An analysis on the Trends showed that the most interesting Trends are :

The three best trends were selected based on their p-values. A feature is considered good (i.e. worth using in the model) if it has a low p-value. Indeed, a low p-value means that it has low chances to happen under the null hypothesis. Here, the null Hypothesis would be "the Trends data is not an indicator of the number of hotel nights sold".

Is it possible to find better trends using web-scraping ?

Before using Trends to improve the model, the right question to ask is : what trends keywords should be used ? Trends should reflect what people are interested in before coming to Switzerland for a touristic purpose.

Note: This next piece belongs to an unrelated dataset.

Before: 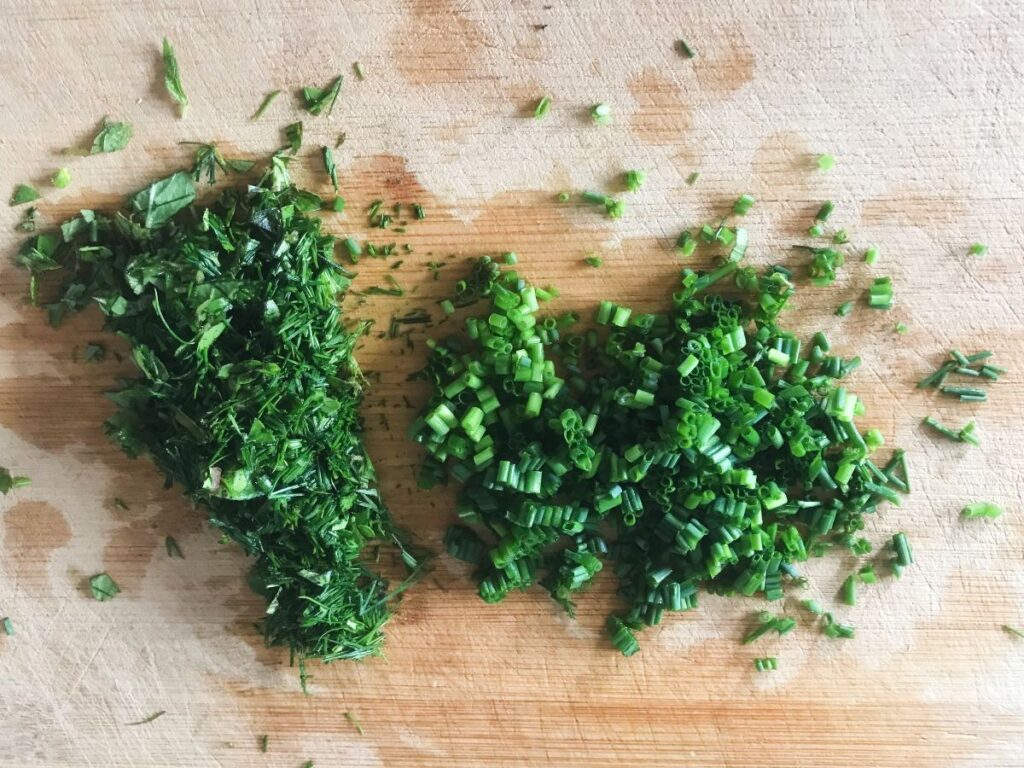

Thus, articles about tourism are scraped from the web. In information retrieval, TFIDF, short for term frequency–inverse document frequency, is a numerical statistic that is intended to reflect how important a word is to a document in a collection or corpus. This method was used to produce a list of trends keywords.

This list of keywords served as a proposition to choose the right features. A list of relevant keywords is chosen following some tests. To get the Google Trends by country more relevantly we translate them into respective majority language. Some keywords are relevant rather in some countries than others. Summing these Trends and plotting them allows us to follow the interest in swiss tourism through the years.

Is it possible to use covid-related Trends ?

Trends related to hotel reservation improved the quality of the model and thus build a strong long-term model to predict hotel-stays in Switzerland. However, in the context of the corona crisis, it might be useful to include covid-related trends. Feature engineering techniques showed that the most significant keyword is simply ‘covid19’. However, after including it to the model, the MAE improvement was 28% compared to the base model. Compared to the 28% improvement with only hotel-related Trends, this does not bring any improvement.

It can be explained by two main reasons : The ‘covid19’ interest rose in a violent spike going from minimum to maximum in the span of two month. This sharp change does not bring much valuable information compared to the long-term tendency of hotel-trends Covid is a new trend and there are only a few months to train on. There is a lack of data This project must lead to answers to these questions Which google trends are useful in predicting hotel arrivals in Switzerland ? Will google trends make more accurate predictions in the context of the COVID-19 crisis than the official statistics of the Switzerland Federal Office of Statistics (which are monthly released)?

Conclusion

In conclusion, the prediction of hotel arrivals can be greatly improved with the inclusion of Google Trends data. The choice of keywords is crucial to the performance of these predictions. Many selection methods are available. The use of web scraping and TFIDF allows us to reveal intuitive and insightful keywords. Using a simple auto-regression prediction method, we obtained powerful results of 28% improvement in comparison with the base model.